▶ THE PROBLEM: Copy every line from the records that holds the word "subsubsection".

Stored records
------

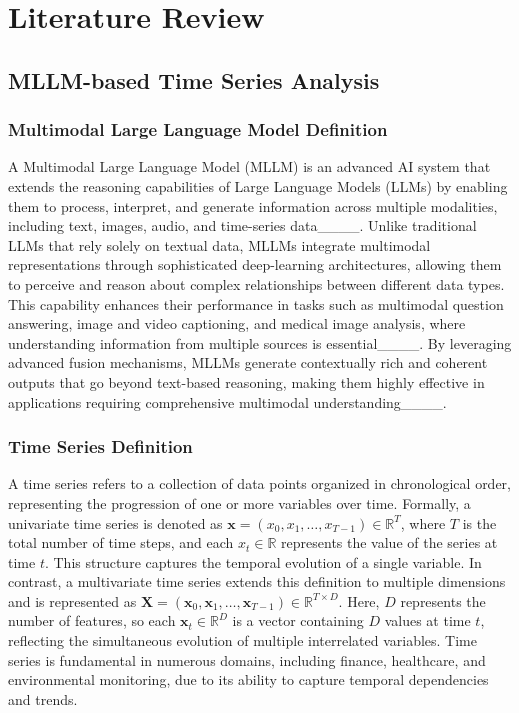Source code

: \section{Literature Review}
\label{appendix1}

\subsection{MLLM-based Time Series Analysis}

\subsubsection{Multimodal Large Language Model Definition}
A Multimodal Large Language Model (MLLM) is an advanced AI system that extends the reasoning capabilities of Large Language Models (LLMs) by enabling them to process, interpret, and generate information across multiple modalities, including text, images, audio, and time-series data____. Unlike traditional LLMs that rely solely on textual data, MLLMs integrate multimodal representations through sophisticated deep-learning architectures, allowing them to perceive and reason about complex relationships between different data types. This capability enhances their performance in tasks such as multimodal question answering, image and video captioning, and medical image analysis, where understanding information from multiple sources is essential____. By leveraging advanced fusion mechanisms, MLLMs generate contextually rich and coherent outputs that go beyond text-based reasoning, making them highly effective in applications requiring comprehensive multimodal understanding____.

\subsubsection{Time Series Definition} 
A time series refers to a collection of data points organized in chronological order, representing the progression of one or more variables over time. Formally, a univariate time series is denoted as $\mathbf{x} = (x_0, x_1, \dots, x_{T-1}) \in \mathbb{R}^{T}$, where $T$ is the total number of time steps, and each $x_t \in \mathbb{R}$ represents the value of the series at time $t$. This structure captures the temporal evolution of a single variable. In contrast, a multivariate time series extends this definition to multiple dimensions and is represented as $\mathbf{X} = (\mathbf{x}_0, \mathbf{x}_1, \dots, \mathbf{x}_{T-1}) \in \mathbb{R}^{T \times D}$. Here, $D$ represents the number of features, so each $\mathbf{x}_t \in \mathbb{R}^D$ is a vector containing $D$ values at time $t$, reflecting the simultaneous evolution of multiple interrelated variables. Time series is fundamental in numerous domains, including finance, healthcare, and environmental monitoring, due to its ability to capture temporal dependencies and trends.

------

▶ ANSWER TO THIS EXERCISE:
\subsubsection{Multimodal Large Language Model Definition}
\subsubsection{Time Series Definition} 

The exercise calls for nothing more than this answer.